Kamis (23/1) lalu, Koalisi Inisiatif Kesiapan Epidemi (CEPI) di Tiongkok mengumumkan inisiasi tiga program untuk mengembangkan vaksin terhadap virus corona baru atau nCoV-2019. Program-program ini memanfaatkan platform respons cepat yang didukung oleh CEPI dan kemitraan baru. Tujuannya, untuk memajukan kandidat vaksin nCoV-2019 ke dalam pengujian klinis secepat mungkin.
Upaya pengembangan vaksin nCoV-2019 akan dibangun berdasarkan kemitraan yang sudah ada dengan Inovio dan The University of Queensland yang berlokasi di Brisbane, Australia. Selain itu, CEPI juga mengumumkan kemitraan baru dengan Moderna, Inc dan Institut Nasional Alergi dan Penyakit Menular Amerika Serikat (AS).
Seperti dilansir New York Times, masing-masing perusahaan memiliki metode tersendiri untuk mengembangkan vaksin mereka. Inovio, yang juga mengembangkan vaksin untuk MERS, menggunakan teknologi berbasis DNA. Johnson & Johnson memberikan vaksin melalui adenovirus, yang dapat menyebabkan gejala seperti pilek tetapi tidak berbahaya. Selain itu, para peneliti di Universitas Queensland menguji partikel yang meniru struktur virus.
“Kami tidak tahu pendekatan vaksin mana yang akan berhasil pada tahap ini. Kami harus mencoba segala kemungkinan dengan seluruh kemampuan kami,” kata Gregory Poland, pakar vaksin di Mayo Clinic di Rochester, Minnesota, Selasa (28/1).
(Baca: Korban Meninggal Virus Corona di Tiongkok Bertambah jadi 132 Orang)
Berawal dari DNA Virus Corona
Pada awal Januari lalu ketika penyakit pneumonia merebak di Wuhan, Wakil Direktur Pusat Penelitian Vaksin di Institut Kesehatan Nasional (NIH) Barney Graham mendesak para ilmuwan dan pemerintah Tiongkok untuk berbagi susunan genetik virus. Hal ini akan memungkinkan timnya memulai uji coba untuk mengembangkan vaksin.
Setelah informasi tersebut disebarkan oleh Tiongkok pada basis data publik, dalam beberapa jam saja Graham dan timnya telah menunjuk dengan tepat huruf-huruf kode genetik yang dapat digunakan untuk membuat vaksin.

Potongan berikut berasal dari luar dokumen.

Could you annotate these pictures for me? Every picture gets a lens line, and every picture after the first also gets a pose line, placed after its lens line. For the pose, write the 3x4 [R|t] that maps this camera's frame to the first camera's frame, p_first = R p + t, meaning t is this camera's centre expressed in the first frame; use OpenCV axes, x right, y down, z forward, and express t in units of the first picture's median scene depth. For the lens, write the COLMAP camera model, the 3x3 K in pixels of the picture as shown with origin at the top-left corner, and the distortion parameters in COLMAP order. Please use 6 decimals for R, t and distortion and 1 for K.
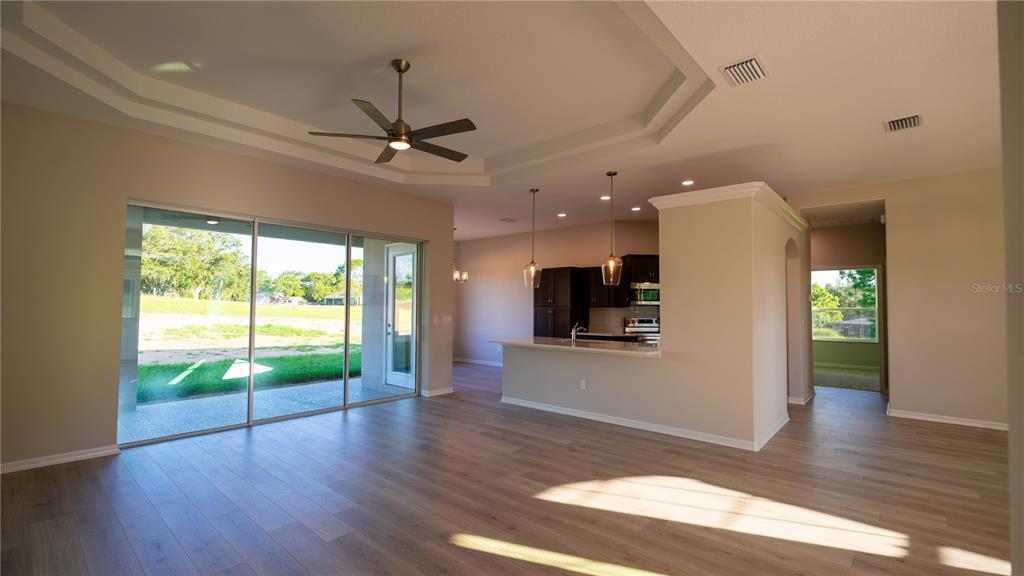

Sementara itu, Direktur Institut Nasional Alergi dan Penyakit Menular di NIH, Anthony Fauci, mengatakan ia mengharapkan penelitian vaksin dapat dilakukan dengan cepat. “Jika tidak mengalami hambatan yang tidak terduga, kita bisa menjalankan uji coba fase 1 dalam tiga bulan ke depan, ini akan menjadi rekor tercepat,” katanya seperti dikutip New York Times.
(Baca: TNI AU Siapkan Tiga Pesawat untuk Evakuasi WNI yang Terjebak di Wuhan)
Uji Coba Perlu Waktu
Selaras dengan hal tersebut, ilmuwan Hong Kong juga mengerjakan vaksin dan mengisolasi virus jenis baru itu. “Kami sudah memproduksi vaksin, tetapi akan membutuhkan waktu lama untuk mengujinya pada hewan,” kata Yuen, pimpinan Unit Penyakit Menular di Universitas Hong Kong, seperti dikutip South China Morning Post.

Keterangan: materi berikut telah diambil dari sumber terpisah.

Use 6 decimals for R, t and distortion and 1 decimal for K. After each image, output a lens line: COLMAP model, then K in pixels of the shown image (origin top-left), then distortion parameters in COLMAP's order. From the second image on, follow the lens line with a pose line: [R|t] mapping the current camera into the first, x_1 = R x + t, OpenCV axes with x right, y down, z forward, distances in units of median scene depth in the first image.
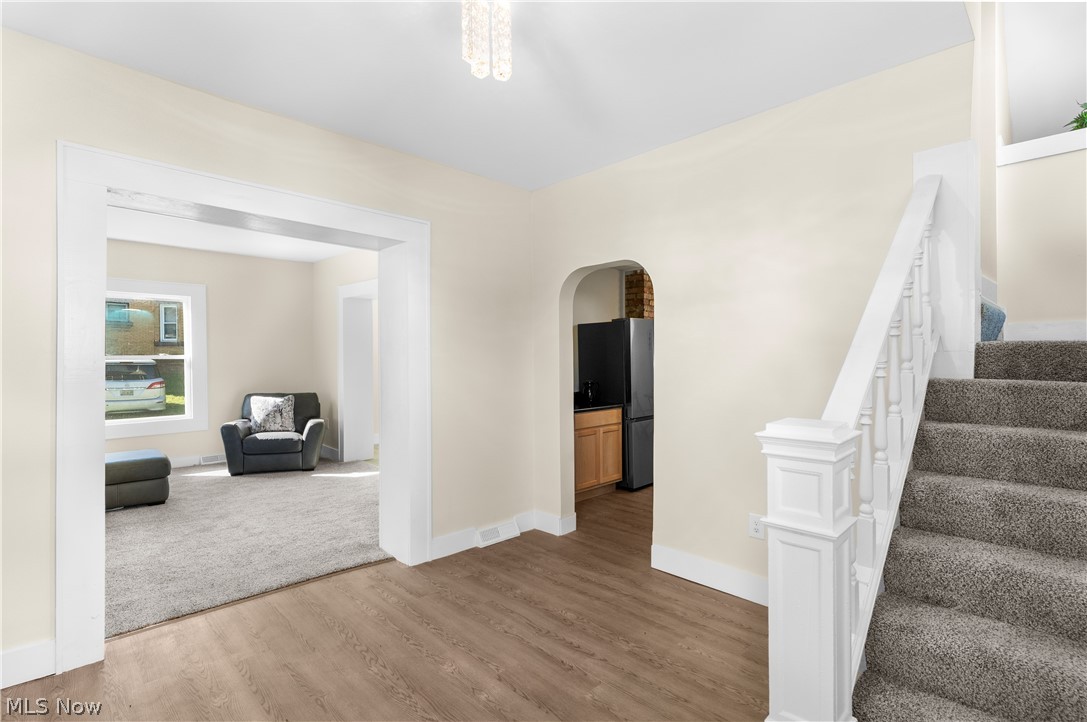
lens RADIAL K [[527.2, 0, 542.4], [0, 527.2, 365.6], [0, 0, 1]] dist [0.004074, -0.000208]
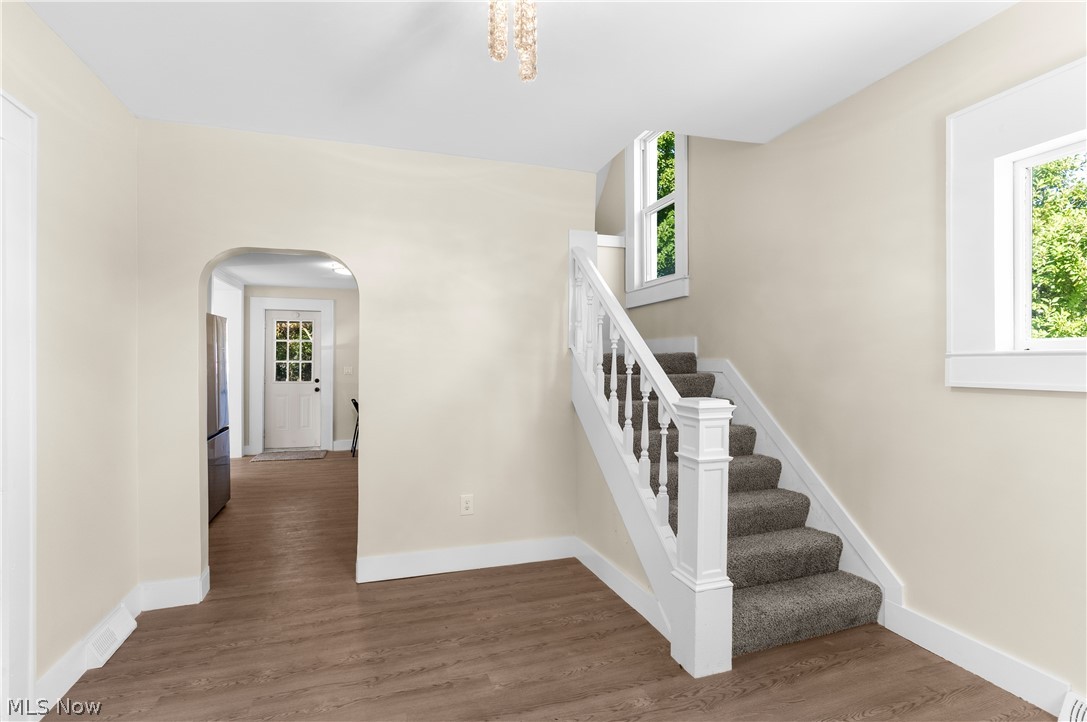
lens RADIAL K [[527.2, 0, 544.1], [0, 527.2, 368.3], [0, 0, 1]] dist [0.004074, -0.000208]
pose [[0.418856, 0.001014, 0.908052, -0.279994], [0.007267, 0.999964, -0.004469, 0.003206], [-0.908024, 0.008471, 0.418833, 0.166019]]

Seperti diberitakan Market Watch, setidaknya ada tiga cara untuk mengobati virus, yaitu mengembangkan vaksin, diagnostik, serta terapi. Secara historis, vaksin telah menjadi salah satu solusi terbesar untuk mencegah penyakit di masyarakat. Namun, terlepas dari perkembangan teknologi yang membantu peneliti bergerak lebih cepat, pengembangan vaksin tetap membutuhkan proses yang mahal dan berisiko.
(Baca: Jepang Ingatkan Risiko Ekonomi Negaranya Akibat Virus Corona )

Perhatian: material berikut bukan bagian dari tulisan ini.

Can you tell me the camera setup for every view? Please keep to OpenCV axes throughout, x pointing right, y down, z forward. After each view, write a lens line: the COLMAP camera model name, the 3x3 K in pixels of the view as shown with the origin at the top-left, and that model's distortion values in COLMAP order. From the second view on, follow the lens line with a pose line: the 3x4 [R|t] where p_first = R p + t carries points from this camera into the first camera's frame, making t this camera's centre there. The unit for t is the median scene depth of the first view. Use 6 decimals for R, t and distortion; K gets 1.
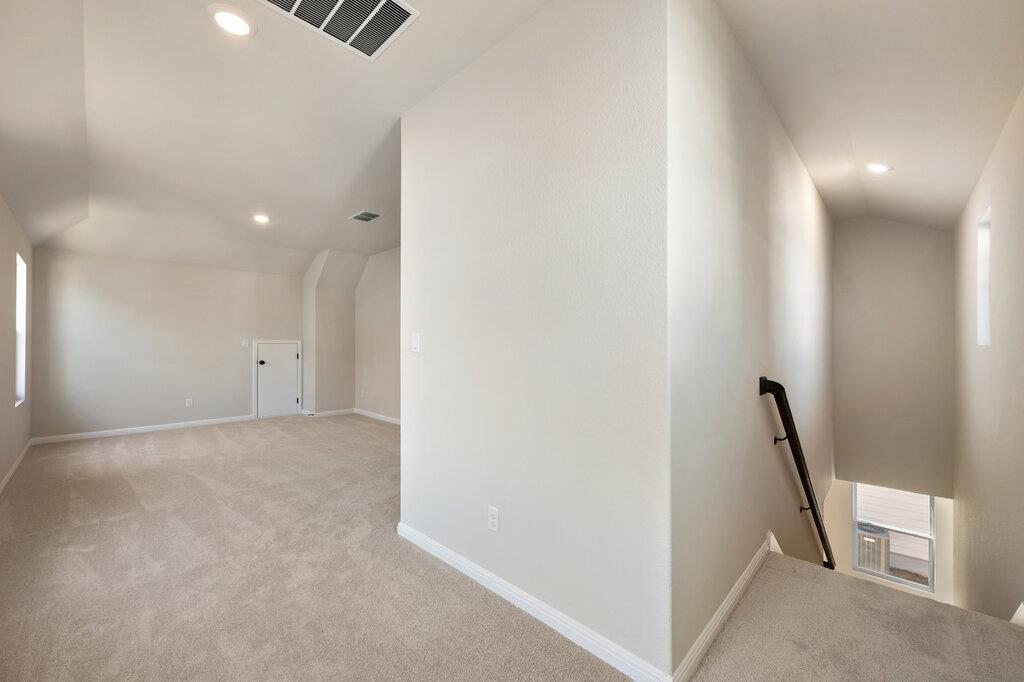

Butuh waktu berbulan-bulan, bahkan bertahun-tahun karena vaksin harus menjalani pengujian ekstensif pada hewan dan manusia. Pengembangan vaksin untuk virus Zika pada 2015 misalnya, peneliti membutuhkan waktu hingga enam bulan.
“Vaksin mungkin tidak membantu pada tahap awal tersebarnya virus, tetapi jika kita dapat mengembangkan vaksin tepat waktu, nantinya mereka akan menjadi aset,” kata Kepala Eksekutif CEPI, Richard Hatchett, seperti dikutip New York Times.